BY JORDAN OTERO
Fluffy white flakes drift slowly from the gray sky, settling peacefully on the slushy, cracked sidewalks and pothole-riddled streets. The serene blanket bundles the city, a temporary balm on the blemishes that often seem glaringly obvious without the snow — paint peeling and flaking from a nameless face on a mural; orange rust crawling up chain-link fences; empty shops staring from behind dingy windows.
Franciscan University of Steubenville has long been revered as a beacon on a hill in this city long past its post-World War II heyday. The days of a booming steel industry in Steubenville, Ohio are gone, replaced by dilapidated buildings, empty streets, homelessness and drug abuse. The downtown area, while full of historic charm, lacks the luster, hustle and bustle that many modern college towns offer. And in the wake of a national-level rape scandal, the name “Steubenville” often relays negative connotations in many minds.
However, one group of dedicated students wants to change that.
The Harmonium Project’s goal is to integrate Franciscan University’s student body with the downtown community of Steubenville by creating a music venue — used to host weekly concerts and, ultimately, entice students into the downtown area — that will double as an after-school music program for impoverished local children.
Co-founder and famed Patheos blogger Marc Barnes told The Troubadour in September that another goal is to help Franciscan students see Steubenville as more than just a place they’re going to college for four years at.
“There is a mentality that the downtown is a scary place,” he said. “We want to inspire a paradigm shift in the student body, from understanding the downtown area from mission territory to understanding it as their home.”
Steubenville’s local community seems enthusiastic about the new venue. Jerry Barilla, president of the Steubenville Revitalization Group, told the Herald-Star that the project could help achieve the longstanding goal of integrating Franciscan and Steubenville.
“The Harmonium Project may very well be the spark that ignites the revitalization of our downtown,” he said. “We are already hearing about other potential projects in the downtown and I am excited about the potential we could see here.”
So far, The Harmonium Project has hosted two major concerts, including an event at historic Fort Steuben featuring popular Christian singer-songwriter Audrey Assad. The Troubadour reported that more than 500 people gathered to hear Assad perform.
Pat Walters, The Harmonium Project’s social media manager, said in a promotional video that the results of The Harmonium project “have been outstanding,” even in just a few short months.
“The bands play, and the people come out in droves. They want to love their city, and we’re giving them the opportunity,” he said.
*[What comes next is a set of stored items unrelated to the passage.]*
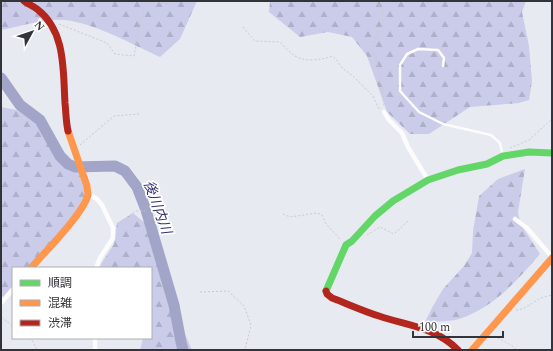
<svg xmlns="http://www.w3.org/2000/svg" width="553" height="351" viewBox="0 0 553 351" font-family="Spectral,'Noto Sans JP',serif">
<defs>
<pattern id="forest-firs" width="22" height="20" patternUnits="userSpaceOnUse"><rect width="22" height="20" fill="#caccea"/><path d="M5 1l3.5 6h-7zM16 11l3.5 6h-7z" fill="#aeb0c9"/></pattern>
</defs>
<rect width="100%" height="100%" fill="#e8eaf2"/>
<g fill="url(#forest-firs)">
<path d="M1,1H197L180,39L160,57C131,44 85,17 53,20C36,21 18,27 1,30Z"/>
<path d="M270,1H526L522,12L529,46L532,81L529,100L519,103L470,107L429,134H410L387,112L367,56L352,37L328,32L300,37L269,12Z"/>
<path d="M1,107L27,112L87,177L86,203L32,268H13V289L4,299L1,294Z"/>
<path d="M525,169L518,212L520,223L540,254C518,280 493,308 459,319C449,322 436,321 425,322L433,306L443,289L464,266L472,253L473,231L479,196L498,179Z"/>
<path d="M133,213L146,224L162,282L192,350H140L143,338H151V268H100L101,264L114,244L117,223Z"/>
</g>
<g fill="none" stroke-linecap="round" stroke-linejoin="round">
<path stroke="#a3a5c8" stroke-width="11" d="M1,78L20,105L40,120L60,156L68,164L75,167L115,166L125,171L137,187L146,210L174,305L181,342L183,350"/>
<g stroke="#cacacc" stroke-width="1" stroke-dasharray="2 2" stroke-linecap="butt">
<path d="M154,1L178,6"/>
<path d="M376,1L382,9L383,19L372,47C379,67 383,86 384,107"/>
<path d="M59,24L107,43L115,54L134,56L145,1"/>
<path d="M243,27L255,41L280,42C292,54 295,60 313,60C320,59 325,59 332,56L336,59L342,68L353,76L373,96L379,109"/>
<path d="M80,145L114,116L139,114"/>
<path d="M510,148L529,140L552,119"/>
<path d="M283,214L290,217L317,213L322,215L326,224L341,240"/>
<path d="M117,225L135,211H145"/>
<path d="M367,235L380,227L394,234L408,221"/>
<path d="M200,292L228,291L244,306L251,325L245,350"/>
<path d="M516,310C525,310 531,303 539,299C543,297 548,296 552,295"/>
<path d="M1,317L13,326"/>
<path d="M494,336L511,345L517,350"/>
<path d="M29,338L32,340L37,350"/>
</g>
<path stroke="#fcfcfd" stroke-width="2.5" d="M443,66L444,58L438,50L418,49L407,54L400,65V91L419,112L443,124L491,135L500,143L503,156"/>
<g stroke="#fcfcfd" stroke-width="4.5">
<path d="M384,112L389,120L402,133L408,147L428,180"/>
<path d="M88,194L97,199L102,205L113,228V238L100,258L96,268"/>
<path d="M515,219L527,228L552,257"/>
<path d="M1,303L13,289"/>
<path d="M95,338V350"/>
</g>
<path stroke="#63d668" stroke-width="7" d="M326,291L346,245L352,241L375,216L393,201L428,180L458,170L487,164L503,156L529,152L552,153"/>
<g stroke="#ff974d" stroke-width="7">
<path d="M31,268C45,252 83,214 88,195C88,192 87,189 87,186L68,131"/>
<path d="M472,350L552,258"/>
</g>
<g stroke="#b3261e" stroke-width="7">
<path d="M24,1C28,4 33,6 37,9C66,31 63,71 65,103C66,113 66,122 68,131"/>
<path d="M326,291L327,294L332,298C348,304 363,311 379,316C408,326 435,327 458,350"/>
</g>
</g>
<g text-anchor="middle" stroke-width="3.5" stroke-linejoin="round" paint-order="stroke">
<g font-size="14" font-style="italic" fill="#36336e" stroke="#fff">
<text transform="translate(158 207) rotate(70)" y="5">後川内川</text>
</g>
</g>
<rect width="553" height="351" fill="none" stroke="#333439" stroke-width="4"/>
<rect x="12" y="267" width="140" height="72" fill="#ffffff" stroke="#adaeb0"/>
<rect x="20" y="280" width="20" height="6" fill="#63d668" stroke="#adaeb0"/>
<text x="48" y="287" font-size="12" fill="#333439">順調</text>
<rect x="20" y="300" width="20" height="6" fill="#ff974d" stroke="#adaeb0"/>
<text x="48" y="307" font-size="12" fill="#333439">混雑</text>
<rect x="20" y="320" width="20" height="6" fill="#b3261e" stroke="#adaeb0"/>
<text x="48" y="327" font-size="12" fill="#333439">渋滞</text>
<g transform="translate(32 32) rotate(50)" stroke="#ffffff" stroke-width="3" paint-order="stroke">
<path d="M0-3L7 15L0 10L-7 15Z" fill="#333439"/>
<text y="-6" font-size="11" font-weight="bold" text-anchor="middle" fill="#333439">N</text>
</g>
<path d="M413 331v6h90v-6" fill="none" stroke="#333439" stroke-width="2"/>
<text x="419" y="331" font-size="12" fill="#333439" stroke="#ffffff" stroke-width="3" paint-order="stroke">100 m</text>
</svg>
Walters explained during a Jan. 15 Google+ Hangout that the group is “looking for bands to fit into truth, beauty and goodness.” These standards will ensure that The Harmonium Project has the beneficial and lasting impact its founders are aiming to achieve.
“We want (the music) to be positive because we want it to have a positive effect on the downtown,” he added.
The venue will not limit itself to strictly secular or religious performing artists, though.
“Awesome music is not limited to Catholic or Christian artists, so I don’t see why the venue should be, either,” said Barnes during the video chat.
Assad, who also participated in the Hangout, enthusiastically endorsed the project, calling herself “a big fan of what (The Harmonium project) is doing.”
“I think it’s just a really beautiful project,” said Assad. “Not only to take an old building, which is already beautiful, and to make it available to the community for things like concerts and music and stuff like that, but also to employ the students and the neighbors and everyone together … working together as a city should be. I think it’s wonderful.”
The group currently rents their Fourth Street location, known as Oddfellows, for just $1 a month. With the help of volunteers, they’ve been working to restore the building.
Between Dec. 18, 2013 and Jan. 27, they managed to raise $30,878 via an indiegogo.com fundraiser site. This amount is just over 11 percent of their total monetary goal of $250,000.
The money is slated to help the group purchase the building, buy music equipment, pay childcare licensing fees and other expenses.
Some have expressed concerns that the project will fizzle when its founders graduate from school. But Barnes said during the video chat that several members of the project plan to remain in Steubenville after they graduate, and others are locals. He said that they hope to be able to “continuously replenish” the project with the overturn of students.
“There’s a lot of resources in a university,” he said. “The amount of excitement and willingness to help that the student body has shown so far really gives us the confidence that this is going to be something lasting.”